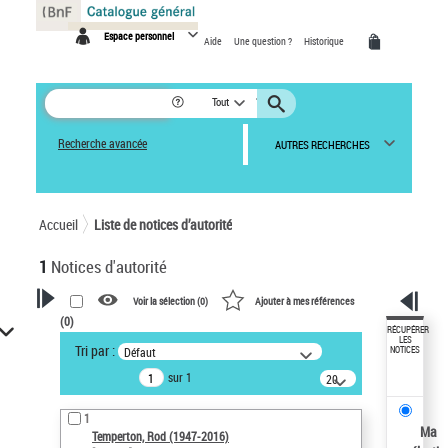
Panneau de gestion des cookies
Espace personnel
Aide
Une question ?
Historique
Tout
Recherche avancée
AUTRES RECHERCHES
Accueil
Liste de notices d’autorité
1
Notices d'autorité
Voir la sélection (
0
)
Ajouter à mes références
(
0
)
VOTRE RECHERCHE
RÉCUPÉRER
LES
Tri par :
Défaut
NOTICES
Recherche avancée dans les
sur 1
notices d’autorité
20
résultats/page
Œuvres liées à l'auteur :
1
Temperton, Rod (1947-2016)
Ma
Temperton, Rod (1947-2016)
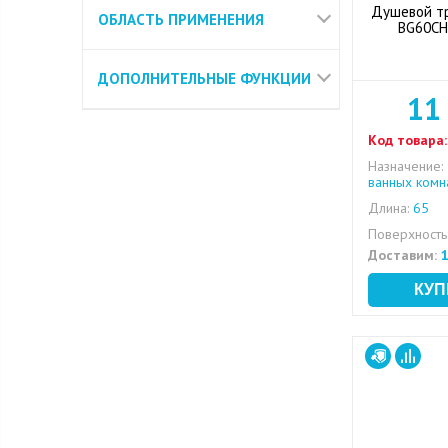
Душевой тр
ОБЛАСТЬ ПРИМЕНЕНИЯ
BG60CH 
ДОПОЛНИТЕЛЬНЫЕ ФУНКЦИИ
11
Код товара:
Назначение:
ванных комн
Длина:
65
Поверхность
Доставим:
1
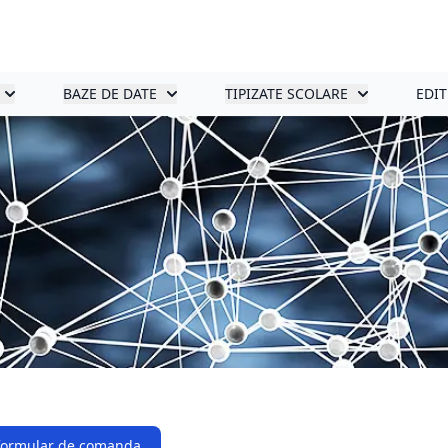
BAZE DE DATE
TIPIZATE SCOLARE
EDIT
formular de comanda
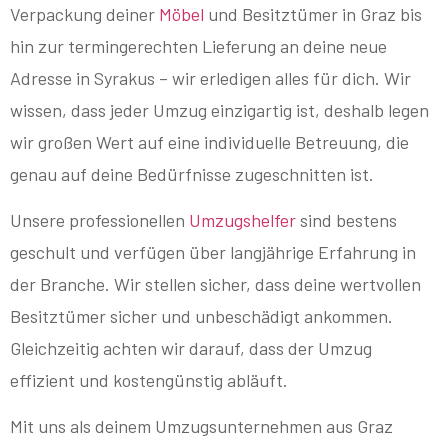
Verpackung deiner
Möbel
und Besitztümer in Graz bis
hin zur termingerechten Lieferung an deine neue
Adresse in Syrakus – wir erledigen alles für dich. Wir
wissen, dass jeder Umzug einzigartig ist, deshalb legen
wir großen Wert auf eine individuelle Betreuung, die
genau auf deine Bedürfnisse zugeschnitten ist.
Unsere professionellen
Umzugshelfer
sind bestens
geschult und verfügen über langjährige Erfahrung in
der Branche. Wir stellen sicher, dass deine wertvollen
Besitztümer sicher und unbeschädigt ankommen.
Gleichzeitig achten wir darauf, dass der Umzug
effizient und kostengünstig abläuft.
Mit uns als deinem Umzugsunternehmen aus Graz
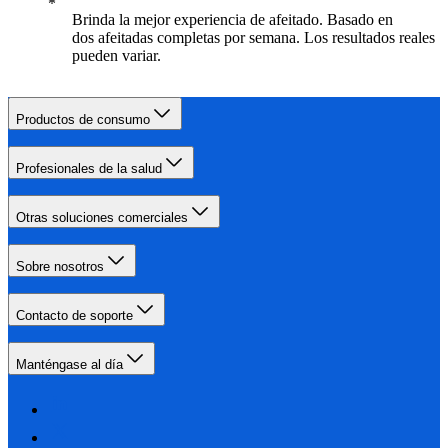
Brinda la mejor experiencia de afeitado. Basado en
dos afeitadas completas por semana. Los resultados reales
pueden variar.
Productos de consumo
Profesionales de la salud
Otras soluciones comerciales
Sobre nosotros
Contacto de soporte
Manténgase al día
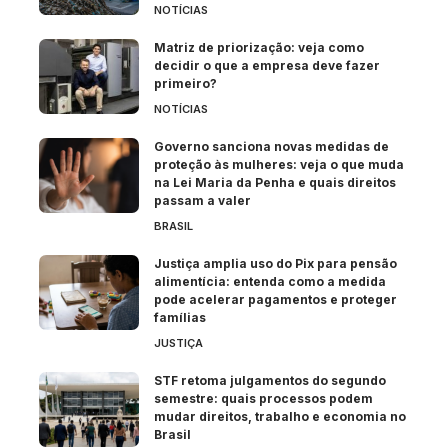
NOTÍCIAS
Matriz de priorização: veja como
decidir o que a empresa deve fazer
primeiro?
NOTÍCIAS
Governo sanciona novas medidas de
proteção às mulheres: veja o que muda
na Lei Maria da Penha e quais direitos
passam a valer
BRASIL
Justiça amplia uso do Pix para pensão
alimentícia: entenda como a medida
pode acelerar pagamentos e proteger
famílias
JUSTIÇA
STF retoma julgamentos do segundo
semestre: quais processos podem
mudar direitos, trabalho e economia no
Brasil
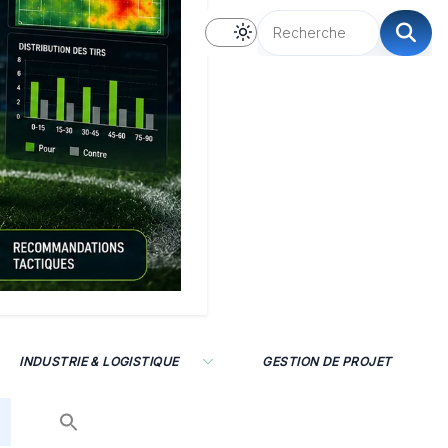
INDUSTRIE & LOGISTIQUE
GESTION DE PROJET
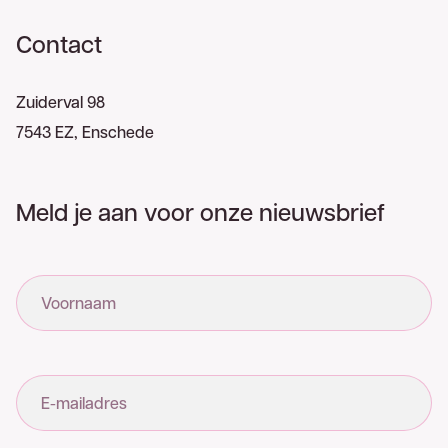
Contact
Zuiderval 98
7543 EZ, Enschede
Meld je aan voor onze nieuwsbrief
Voornaam
E-mailadres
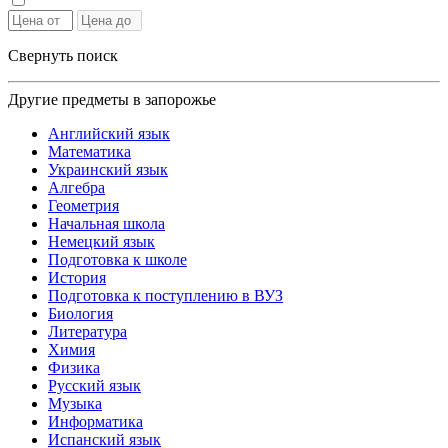
Свернуть поиск
Другие предметы в запорожье
Английский язык
Математика
Украинский язык
Алгебра
Геометрия
Начальная школа
Немецкий язык
Подготовка к школе
История
Подготовка к поступлению в ВУЗ
Биология
Литература
Химия
Физика
Русский язык
Музыка
Информатика
Испанский язык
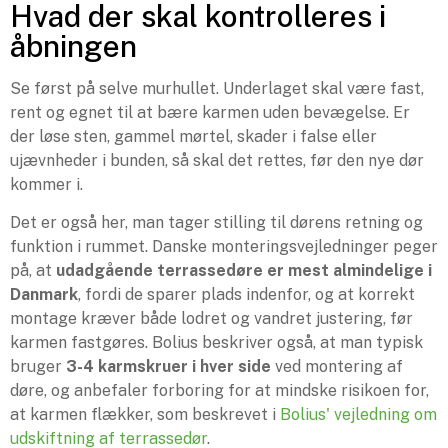
Hvad der skal kontrolleres i
åbningen
Se først på selve murhullet. Underlaget skal være fast,
rent og egnet til at bære karmen uden bevægelse. Er
der løse sten, gammel mørtel, skader i false eller
ujævnheder i bunden, så skal det rettes, før den nye dør
kommer i.
Det er også her, man tager stilling til dørens retning og
funktion i rummet. Danske monteringsvejledninger peger
på, at
udadgående terrassedøre er mest almindelige i
Danmark
, fordi de sparer plads indenfor, og at korrekt
montage kræver både lodret og vandret justering, før
karmen fastgøres. Bolius beskriver også, at man typisk
bruger
3-4 karmskruer i hver side
ved montering af
døre, og anbefaler forboring for at mindske risikoen for,
at karmen flækker, som beskrevet i
Bolius' vejledning om
udskiftning af terrassedør
.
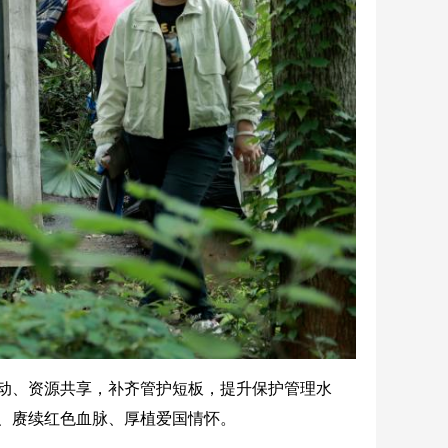
动、资源共享，补齐管护短板，提升保护管理水
、赓续红色血脉、厚植爱国情怀。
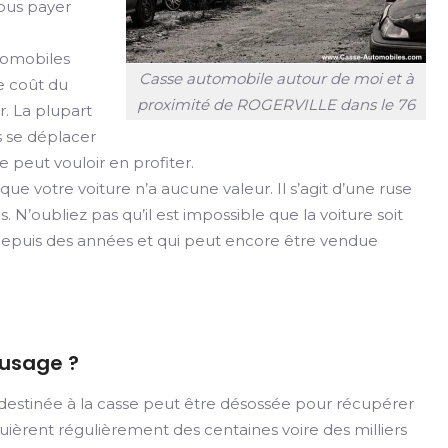
vous payer
utomobiles
Casse automobile autour de moi et à
e coût du
proximité de ROGERVILLE dans le 76
. La plupart
s se déplacer
e peut vouloir en profiter.
e votre voiture n’a aucune valeur. Il s’agit d’une ruse
as. N’oubliez pas qu’il est impossible que la voiture soit
e depuis des années et qui peut encore être vendue
'usage ?
destinée à la casse peut être désossée pour récupérer
quièrent régulièrement des centaines voire des milliers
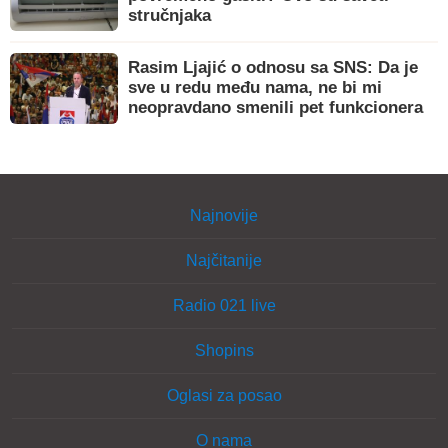
stručnjaka
Rasim Ljajić o odnosu sa SNS: Da je
sve u redu među nama, ne bi mi
neopravdano smenili pet funkcionera
Najnovije
Najčitanije
Radio 021 live
Shopins
Oglasi za posao
O nama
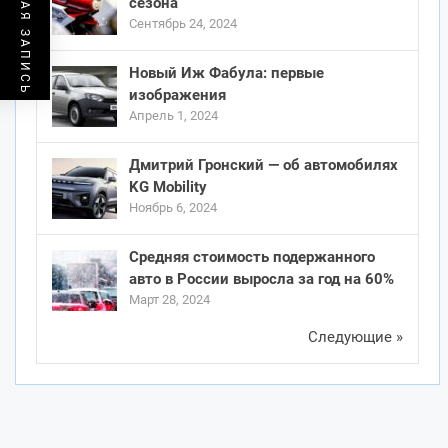
ПРЕДЫДУЩАЯ ЗАПИСЬ
сезона
Сентябрь 24, 2024
Новый Иж Фабула: первые
изображения
Апрель 1, 2024
Дмитрий Гронский — об автомобилях
KG Mobility
Ноябрь 6, 2024
Средняя стоимость подержанного
авто в России выросла за год на 60%
Март 28, 2024
Следующие »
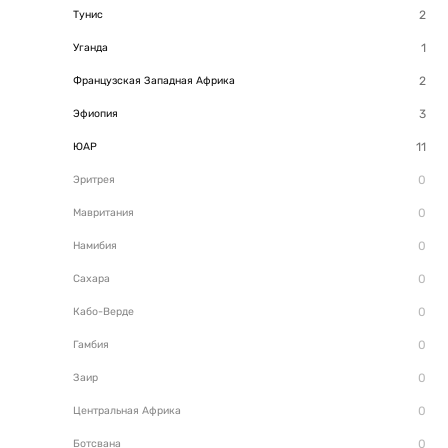
Тунис
Уганда
Французская Западная Африка
Эфиопия
ЮАР
Эритрея
Мавритания
Намибия
Сахара
Кабо-Верде
Гамбия
Заир
Центральная Африка
Ботсвана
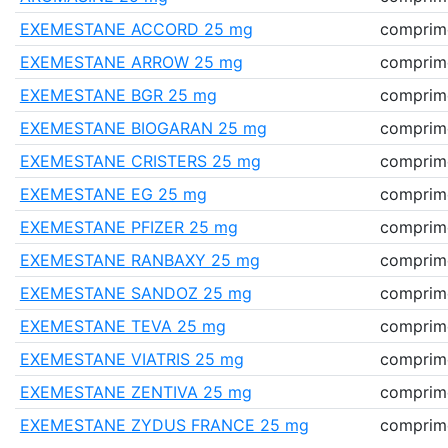
EXEMESTANE ACCORD 25 mg
comprimé
EXEMESTANE ARROW 25 mg
comprimé
EXEMESTANE BGR 25 mg
comprimé
EXEMESTANE BIOGARAN 25 mg
comprimé
EXEMESTANE CRISTERS 25 mg
comprimé
EXEMESTANE EG 25 mg
comprimé
EXEMESTANE PFIZER 25 mg
comprim
EXEMESTANE RANBAXY 25 mg
comprimé
EXEMESTANE SANDOZ 25 mg
comprimé
EXEMESTANE TEVA 25 mg
comprimé
EXEMESTANE VIATRIS 25 mg
comprimé
EXEMESTANE ZENTIVA 25 mg
comprimé
EXEMESTANE ZYDUS FRANCE 25 mg
comprim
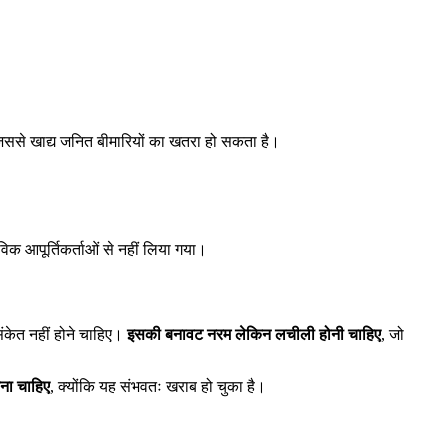
 जिससे खाद्य जनित बीमारियों का खतरा हो सकता है।
िक आपूर्तिकर्ताओं से नहीं लिया गया।
संकेत नहीं होने चाहिए।
इसकी बनावट नरम लेकिन लचीली होनी चाहिए
, जो
ना चाहिए
, क्योंकि यह संभवतः खराब हो चुका है।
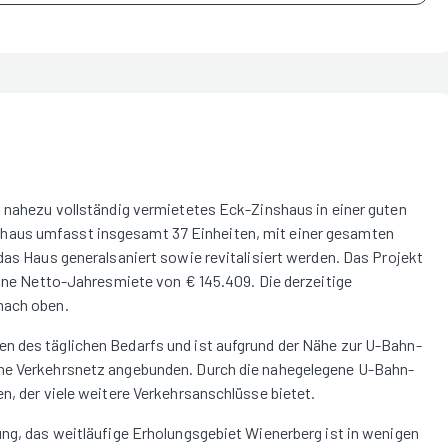
n nahezu vollständig vermietetes Eck-Zinshaus in einer guten
haus umfasst insgesamt 37 Einheiten, mit einer gesamten
das Haus generalsaniert sowie revitalisiert werden. Das Projekt
 eine Netto-Jahresmiete von € 145.409. Die derzeitige
nach oben.
n des täglichen Bedarfs und ist aufgrund der Nähe zur U-Bahn-
che Verkehrsnetz angebunden. Durch die nahegelegene U-Bahn-
n, der viele weitere Verkehrsanschlüsse bietet.
ung, das weitläufige Erholungsgebiet Wienerberg ist in wenigen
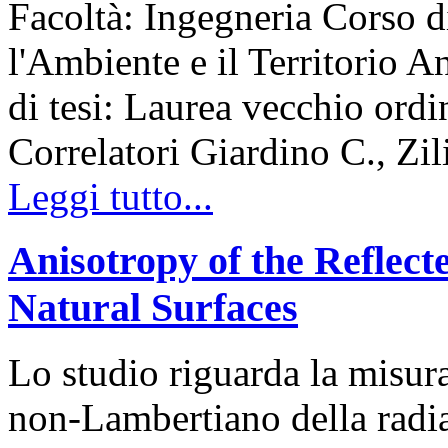
Facoltà: Ingegneria Corso d
l'Ambiente e il Territorio
di tesi: Laurea vecchio ord
Correlatori Giardino C., Zil
Leggi tutto...
Anisotropy of the Reflect
Natural Surfaces
Lo studio riguarda la misur
non-Lambertiano della radiaz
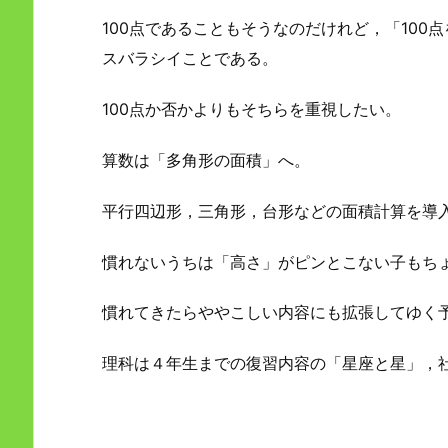
100点であることもそうなのだけれど，「10
スバラシイことである。
100点か否かよりもそちらを重視したい。
算数は「多角形の面積」へ。
平行四辺形，三角形，台形などの面積計算を導
慣れないうちは「高さ」がピンとこない子もち
慣れてきたらややこしい内容にも拡張してゆく
理科は４年生までの復習内容の「星座と星」，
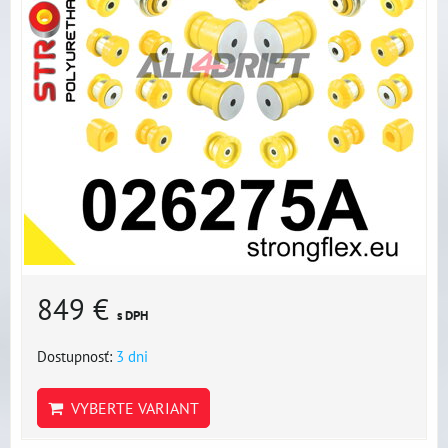
849 €
s DPH
Dostupnosť:
3 dni
VYBERTE VARIANT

══════════

__WHAT NEEDS TO BE DONE__: Reproduce the lines from the line containing "INDUSTRIE & LOGISTIQUE" through the line containing "Испанский язык", both included, and omit the pictures from your answer.

__ANSWER__:
INDUSTRIE & LOGISTIQUE
GESTION DE PROJET
Contact
Zuiderval 98
7543 EZ, Enschede
Meld je aan voor onze nieuwsbrief
Voornaam
E-mailadres
Свернуть поиск
Другие предметы в запорожье
Английский язык
Математика
Украинский язык
Алгебра
Геометрия
Начальная школа
Немецкий язык
Подготовка к школе
История
Подготовка к поступлению в ВУЗ
Биология
Литература
Химия
Физика
Русский язык
Музыка
Информатика
Испанский язык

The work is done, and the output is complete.